The first distinction is most important. That’s the question if one is righteous or not. That line cuts right through Jew and gentile alike. And divides genuine and fake. This is a matter of salvation or not.

There’s much to say about it, but I will stress the one and only important thing: especially after the time the Holy Spirit was poured out because of the fulfilled work of the Messiah Jesus, immediately repented people received a new born being, a new spirit, a new will, a new attraction to serve God in the most possible holy way they can achieve. That makes the most important difference. That makes whether you belong to the people of God, the sons of God, no matter if you are a gentile or Jew, an American or a Russian.

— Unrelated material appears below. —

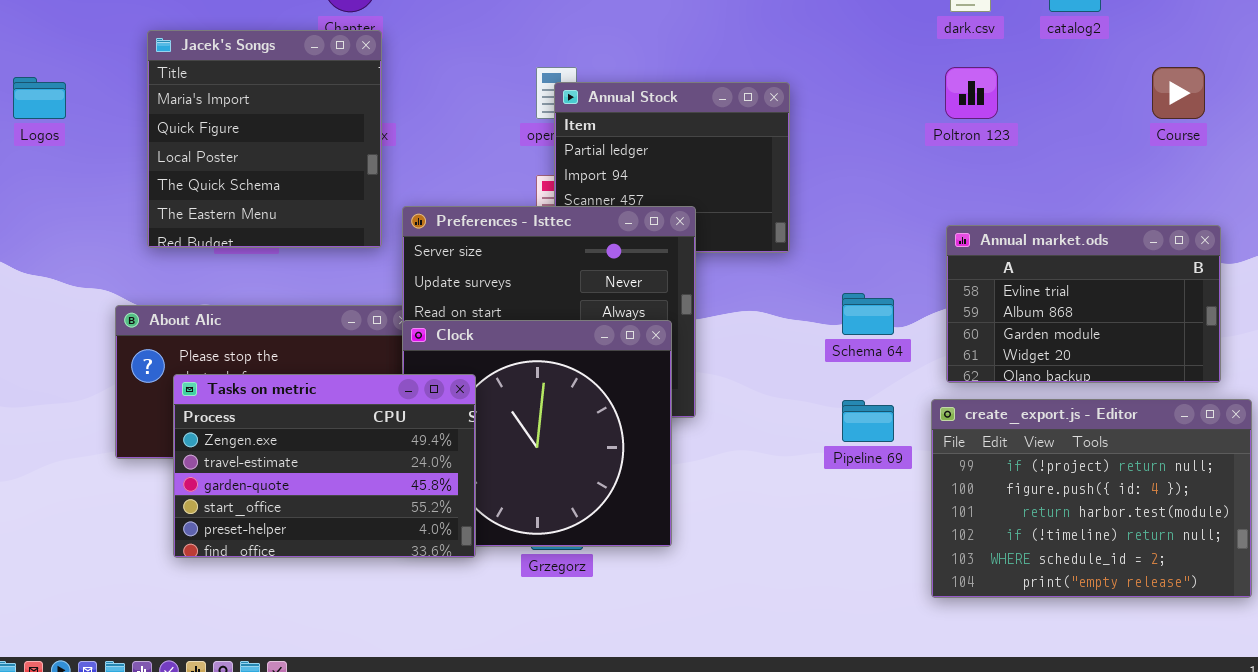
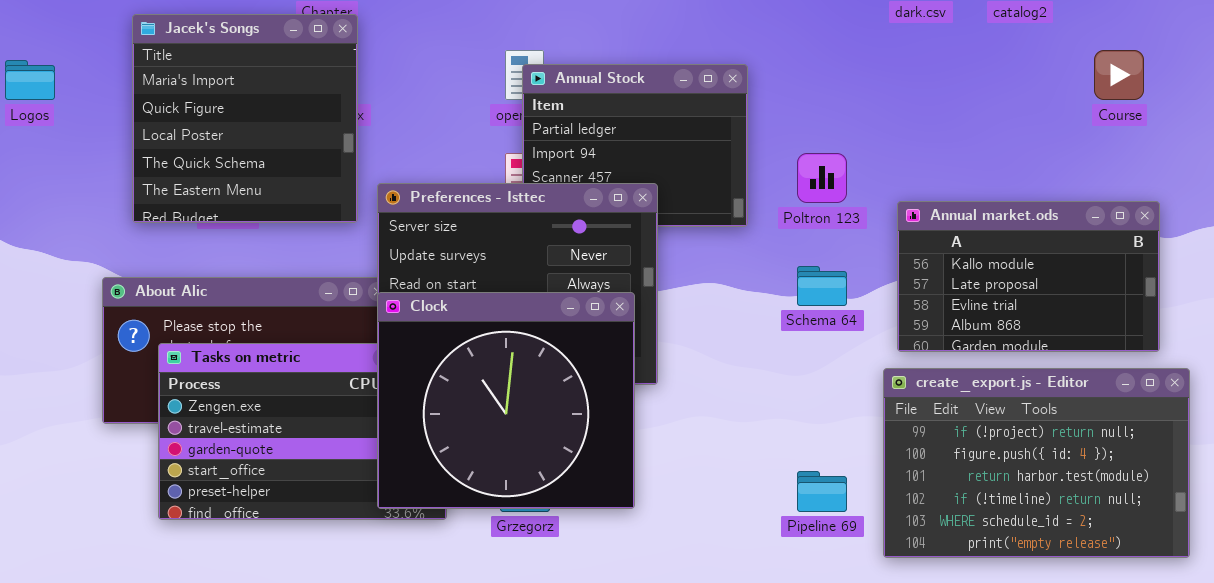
Poltron 123: [945,67,998,119] -> [797,153,847,203], moved
Annual market.ods: [946,225,1221,383] -> [897,201,1160,352], scrolled up 2 rows
Clock: [402,320,672,547] -> [377,292,635,509], raised
Pipeline 69: [842,400,894,442] -> [797,471,847,512], moved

What I will argue here is that a gentile will fit conveniently in the Jewish commonwealth. There has always been a place for them. The Torah never rules out a gentile, but rather punish a sinner. The most basic rules for everyone are the 7 Noachide laws.

Our Place (part1)

March 23, 2012

The place of the gentiles within Israel and its God, or the accommodation of the Christians with respect to the Jews.

For many years, lets say two millennia, the church fits in the place which was initially made by Israel at the time they rejected Jesus. For the treasures of Heaven came especially to the gentiles while the Jews commonly entered a stage of dispersion and curses, as said in the Torah, De.31. At that time, what churches stressed to be the beginning of the Christian Church, the apostle Peter said when the Spirit came down on Jew and Gentile alike, that this is the promise for you and your children (Israel) and for “all who are far away”, everyone whom the Lord our God calls him. (Acts 2:39) It looks like he is citing a verse from the Tenach, but that is not so. What he does do is summarizing for who the Torah was meant. For who the covenant relationship was meant. For who the promises were meant.

His saying was commonly known and understood by Jews at that time. And even now it’s easy to understand for a Torah learned Jew, what Peter meant by this. He said the Torah (and its promises) was first and only for the Jews (you and your children) but it was also for those “who are far away”, who joined Israel with prayer and worship. Obviously the gentiles are meant here. And more specifically, those who joined not only the people of Israel as their fellowship, but also the God of Israel with true love, as many as “the Lord our God calls”.

What was commonly known was the relationship between gentile and Jew, but what was totally new was the direct attachment to Israel and God by the gift of God of renewal and rebirth. The very baptism of the spirit was never seen before, not among the Jews but certainly not among the gentiles. This signifies a brand new era of Messianic proportions. But there were still difficulties to overcome where the Jews, I mean the apostles, meet the (not knowledgeable) gentiles. The struggles the apostles faces whether a gentile must be fully converted or not, are clearly presented in the book of Acts and the letter of Paul to the Galatians. How could one be holy and gentile at one time?

It’s all about the calling of the gentiles by way of rebirth through the gift of the Holy Spirit. They enter the special covenantal relationship of grace, the same as the true Israel, but remain gentile. In the Torah they are called a Ger. Here the distinction line is the real calling and rebirth.